-- EXCERPT PROVIDED --
• • •
Cypc 3.1


CYPC 3.1 – Understand Child & Young Person Development

      1.1 An explanation of the sequence and rate of each aspect of development from birth to 19 years.

The aspects of development can be categorised as physical, social & emotional and intellectual/communication.


New-born babies will have little or no control over their bodies or motor skills, as the highly-profitable industry in disposable nappies demonstrates! Initially, babies’ movements are mostly reflex-based. Increased control over physical movement will see babies develop some form of mobility by the end of their first year, albeit rolling, dragging or crawling. Children aged 12-24 months will usually be able to walk with some degree of confidence, and increased hand-eye co-ordination will mean that the child can point at and grasp objects, and gain some degree of physical independence, such as dressing and feeding. Between the ages of 24-36 months, the child will be able to run, negotiate stairs and kick a ball (although they will not usually be able to throw and catch accurately).
• • •
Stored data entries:
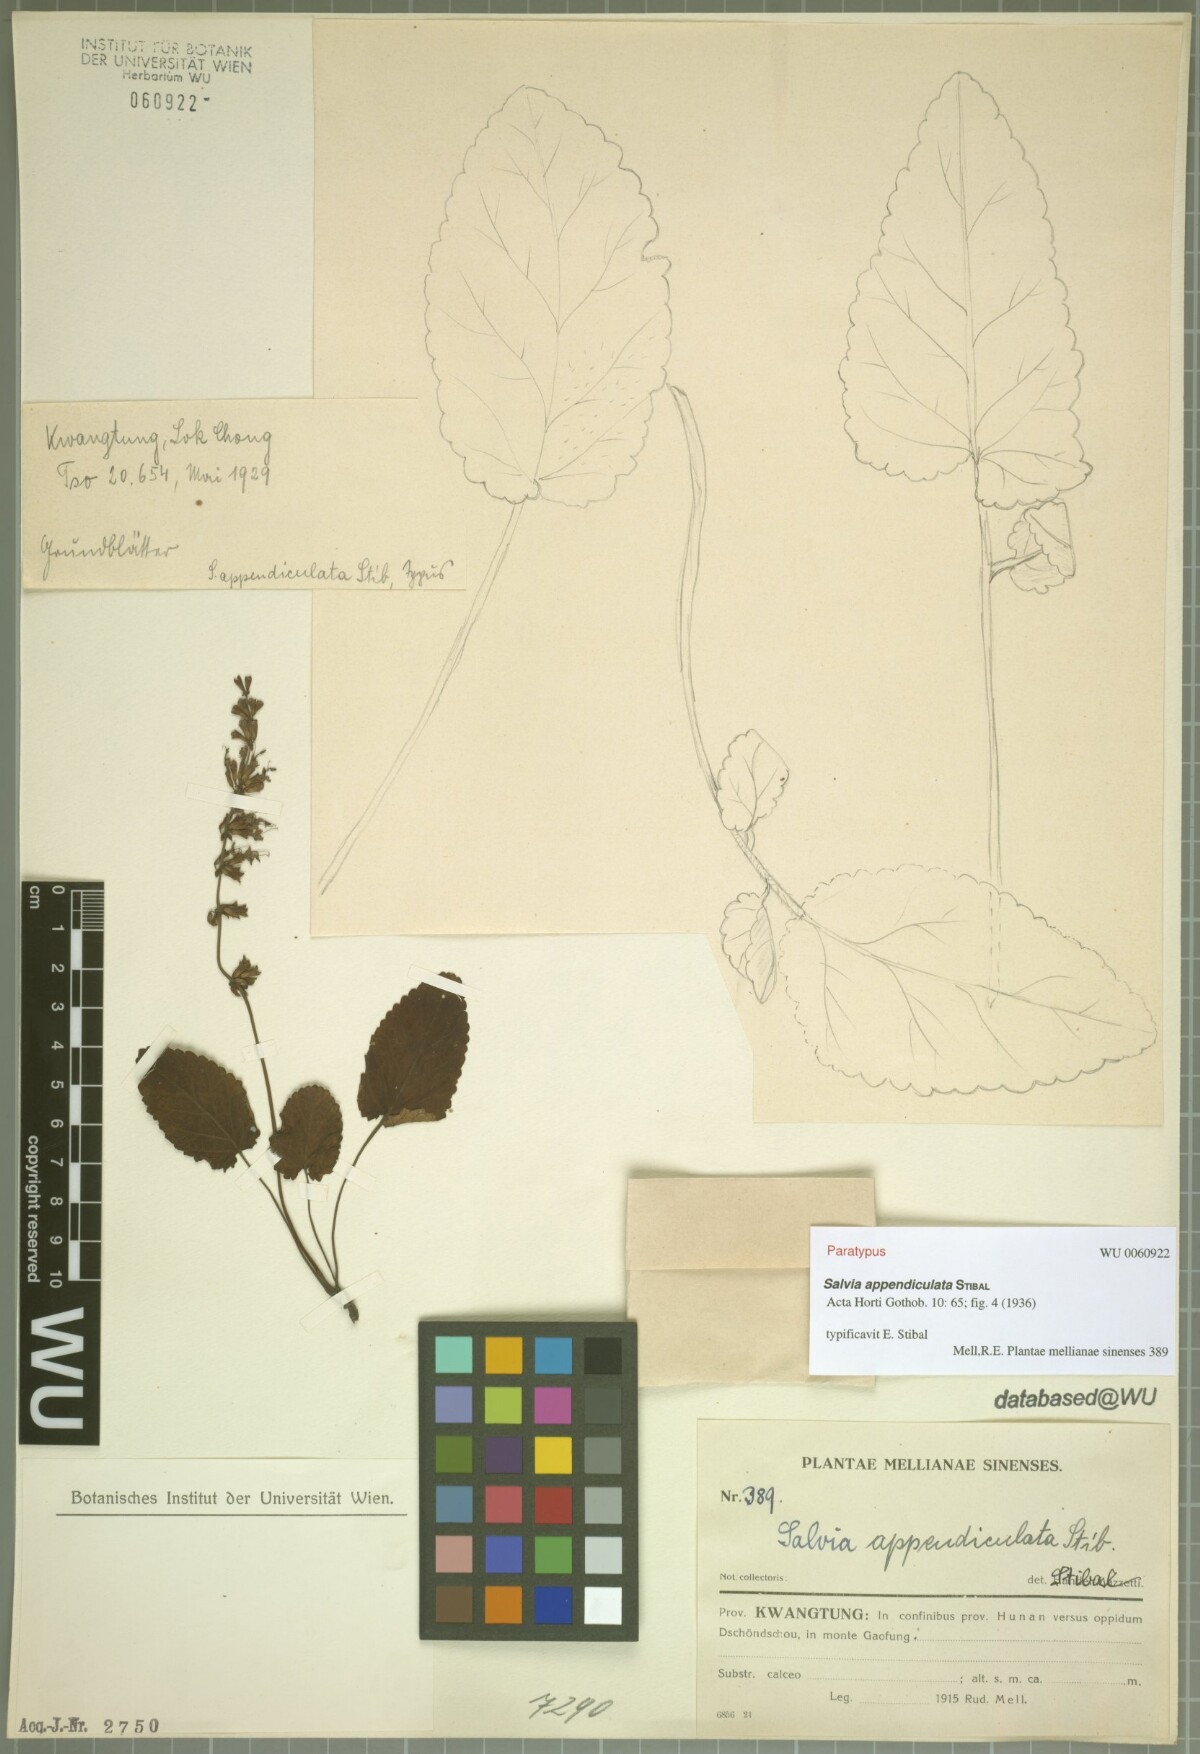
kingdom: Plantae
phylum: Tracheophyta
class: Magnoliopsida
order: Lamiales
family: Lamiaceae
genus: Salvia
• • •
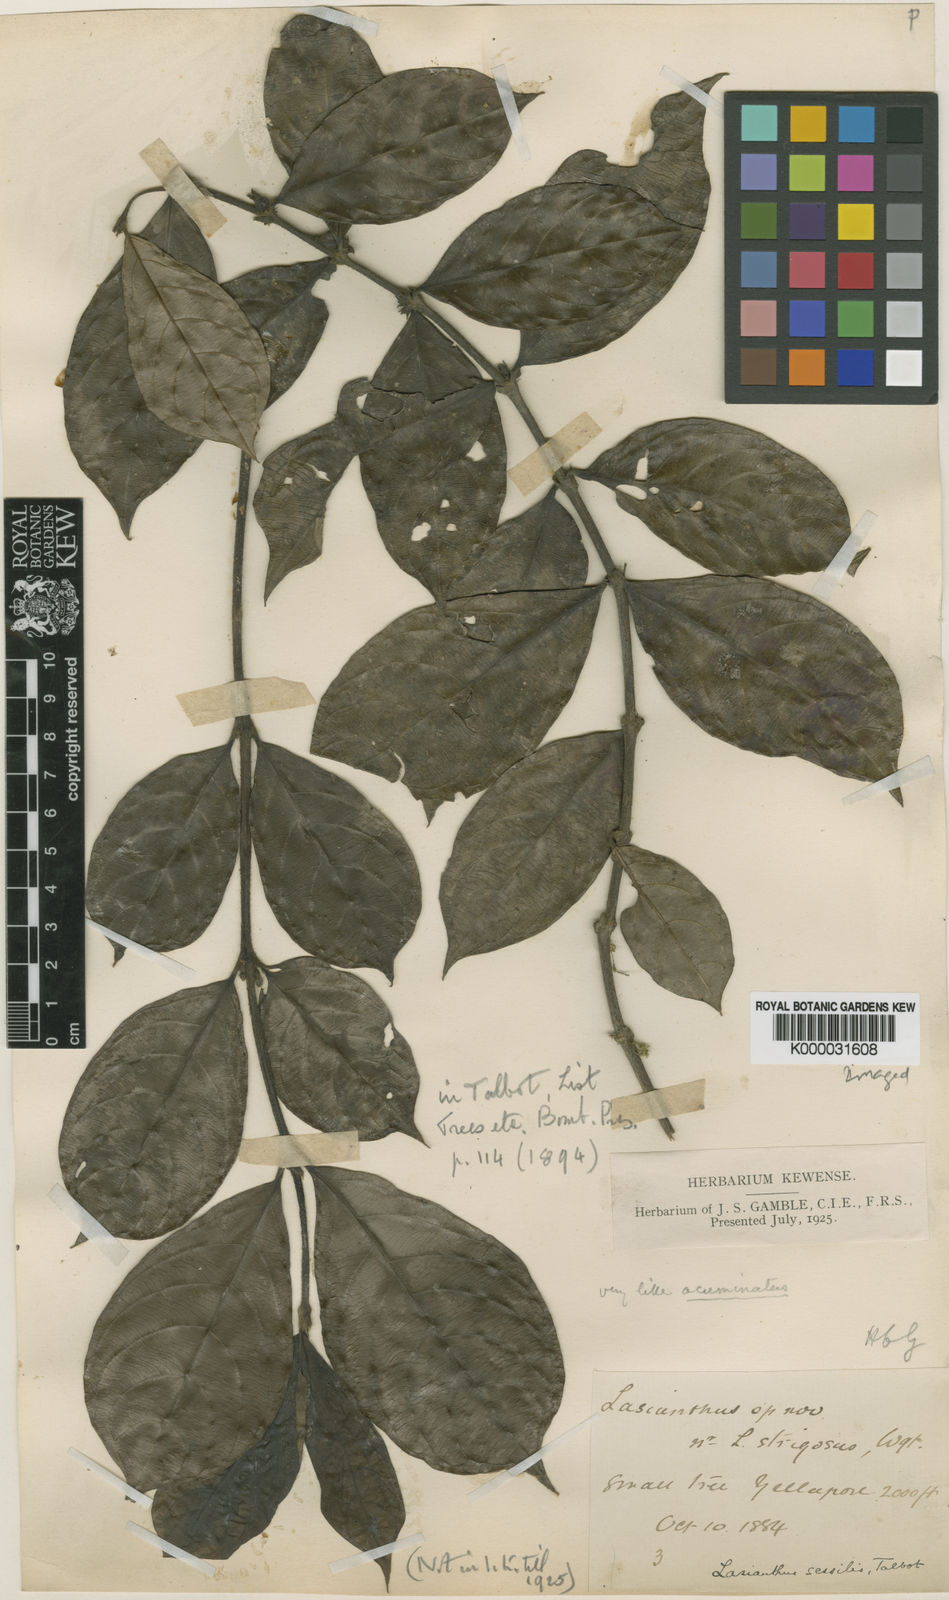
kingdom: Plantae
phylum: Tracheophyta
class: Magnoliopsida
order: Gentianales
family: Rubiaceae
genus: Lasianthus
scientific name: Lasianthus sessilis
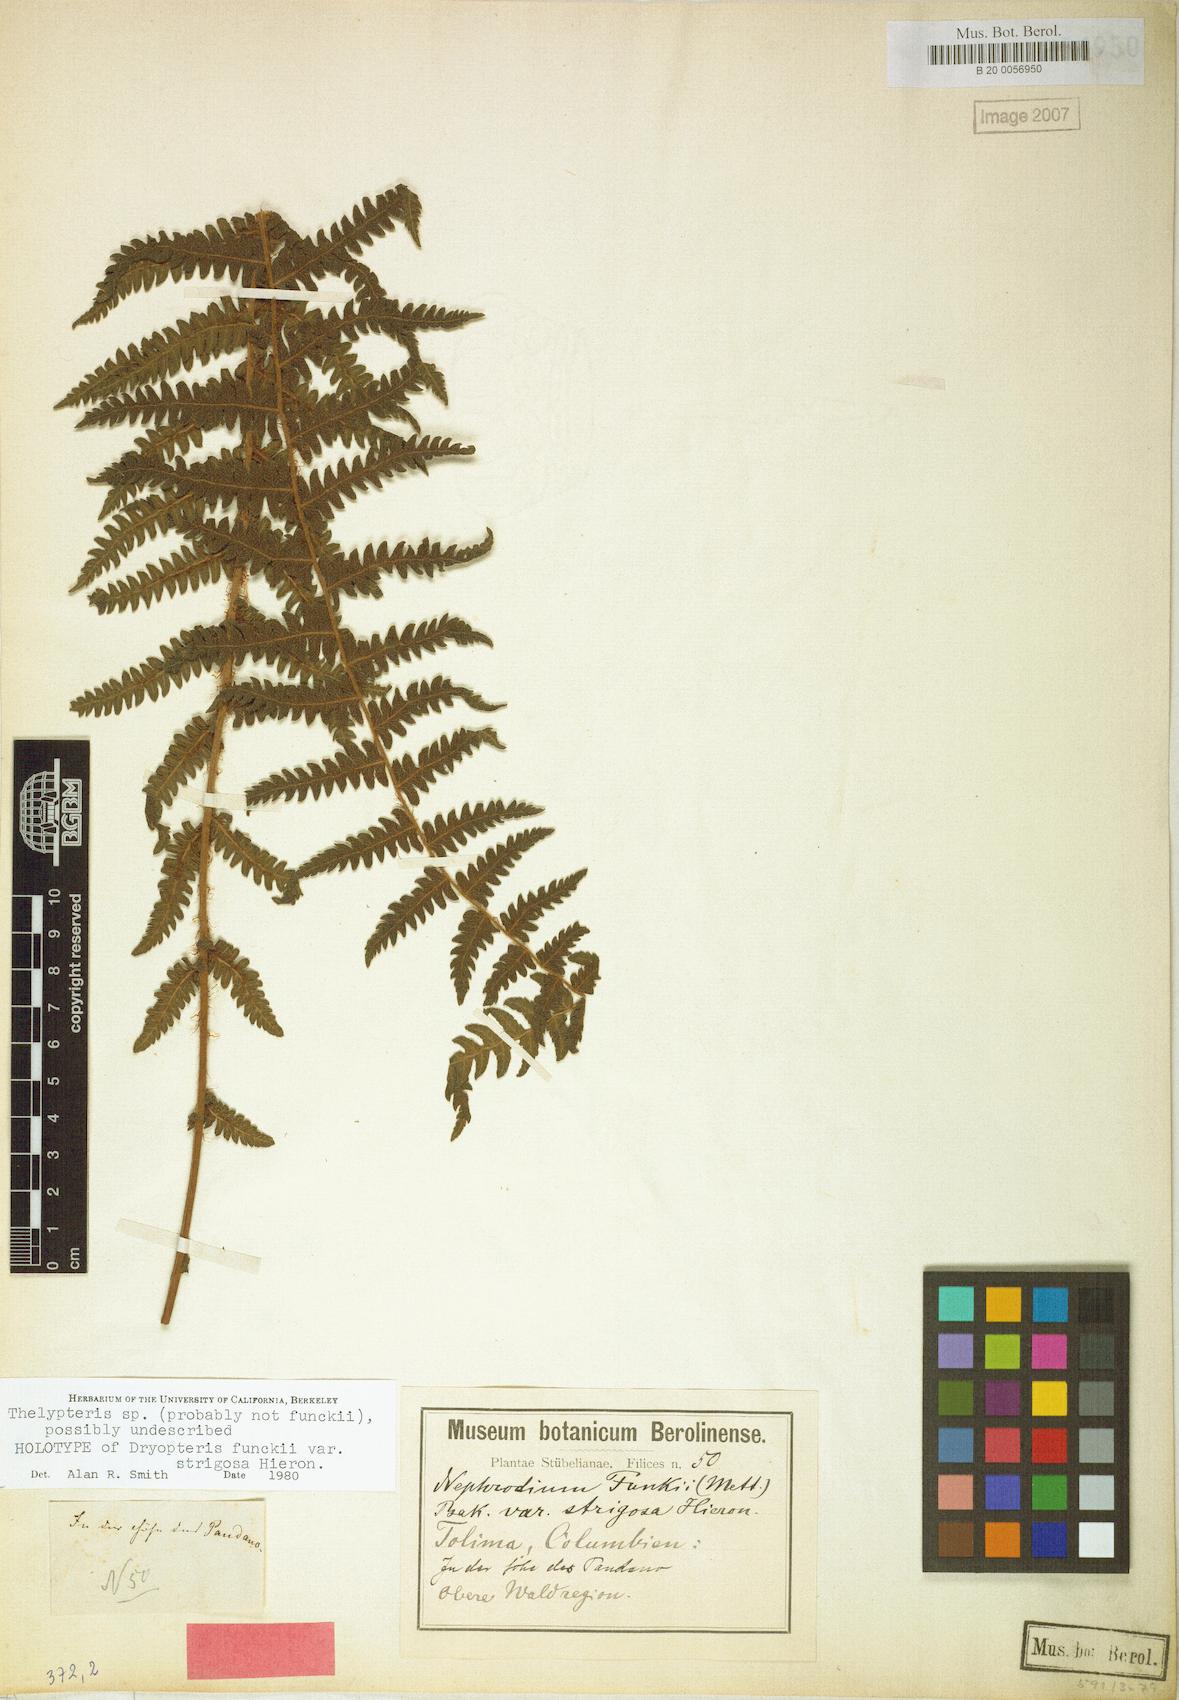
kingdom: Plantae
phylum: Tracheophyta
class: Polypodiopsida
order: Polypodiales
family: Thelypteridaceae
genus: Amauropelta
• • •
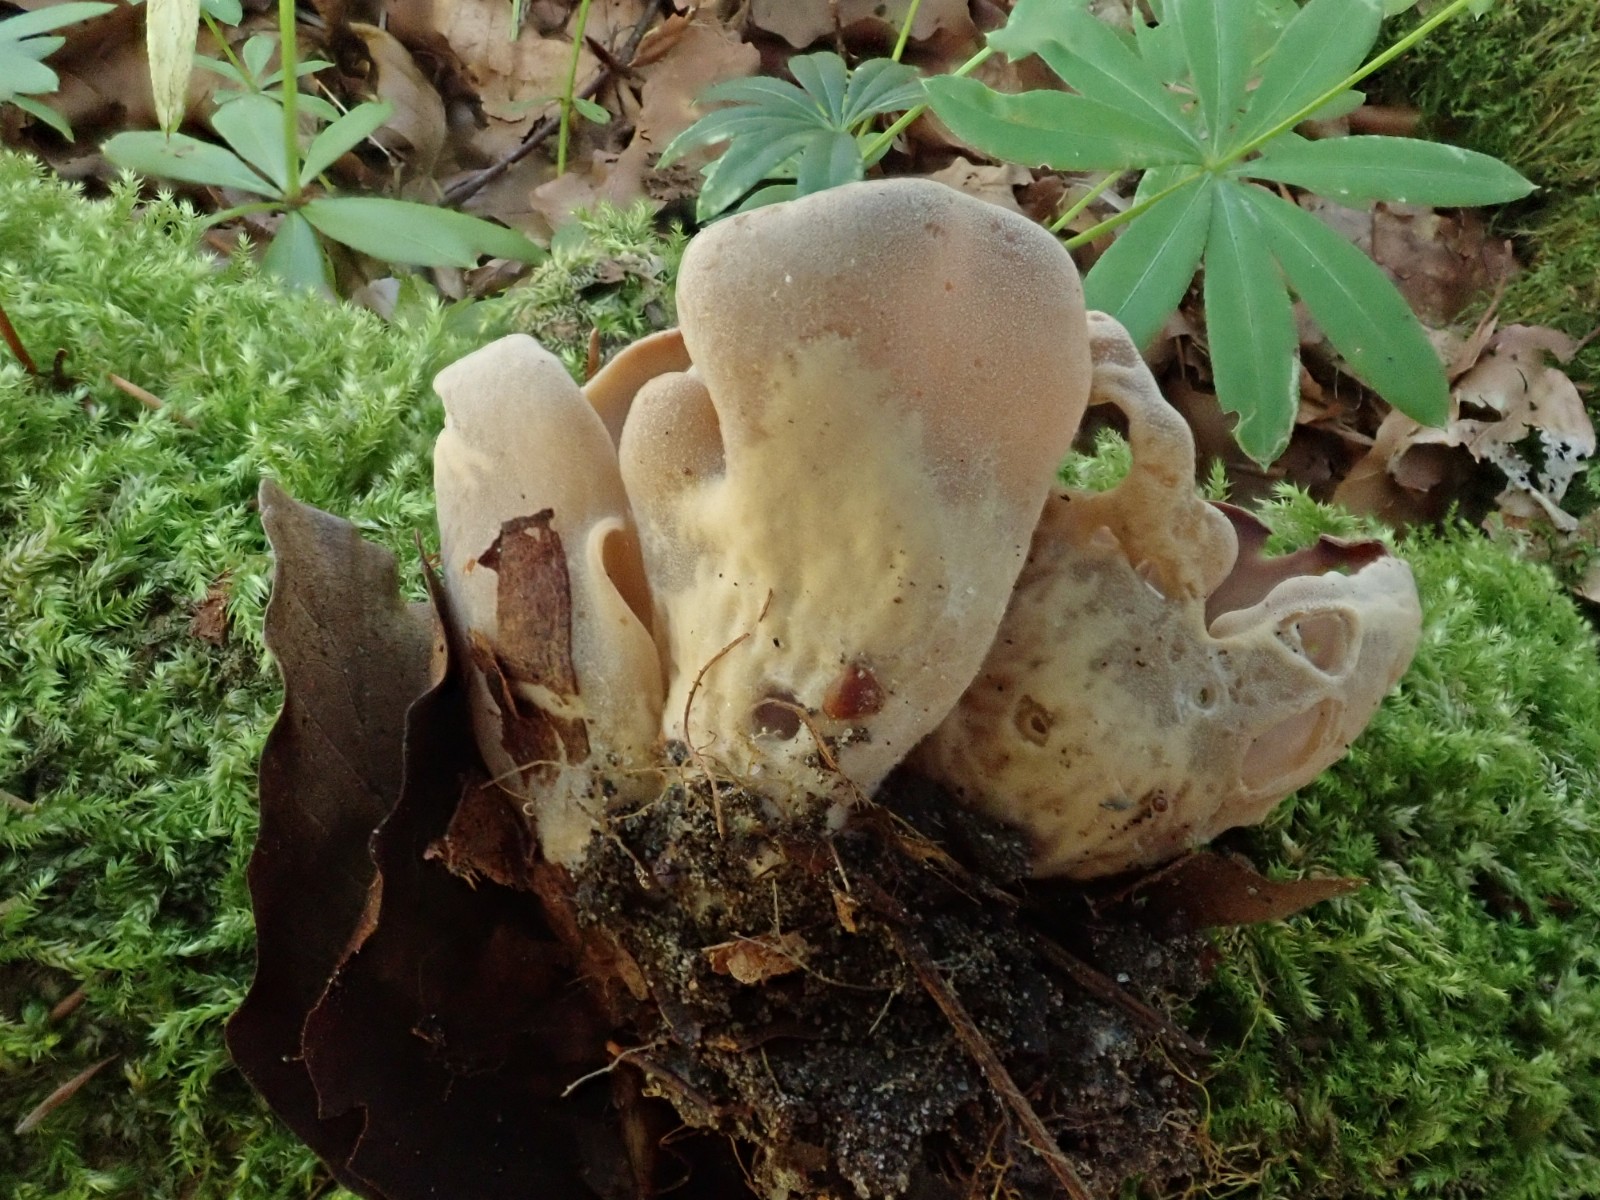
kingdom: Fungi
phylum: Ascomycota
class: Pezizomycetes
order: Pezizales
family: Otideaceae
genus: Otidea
• • •
-- EXERCISES TO COMPLETE --
a – According to the child development text, what forms of mobility might babies develop by the end of their first year?
b – Continue the child development text from the point where it stops.
The rows are separate material and have no connection to the child development text.

-- TASK-BY-TASK RESULTS --
a – Rolling, dragging or crawling.

b –
Between these ages, the child’s confidence and physical co-ordination will increase, with some degree of linkage between the two. By the age of 7, they should be able to stand/walk on tiptoe or on one foot, hop, skip, climb trees and apparatus before jumping to the ground, ride a tricycle and later a bicycle (often with stabilisers), bounce, throw and catch a ball, even playing ball games. In terms of fine motor skills, the child should be able to create a detailed drawing of person, use a pencil with an adult grip to write out letters of the alphabet, and thread a safety needle before sewing large stitches.

By the age of 12, the child should have developed the ability to confidently ride a bicycle without stabilisers, play and enjoy competitive team sports, write with joined-up letters and draw a person in more detail, adding...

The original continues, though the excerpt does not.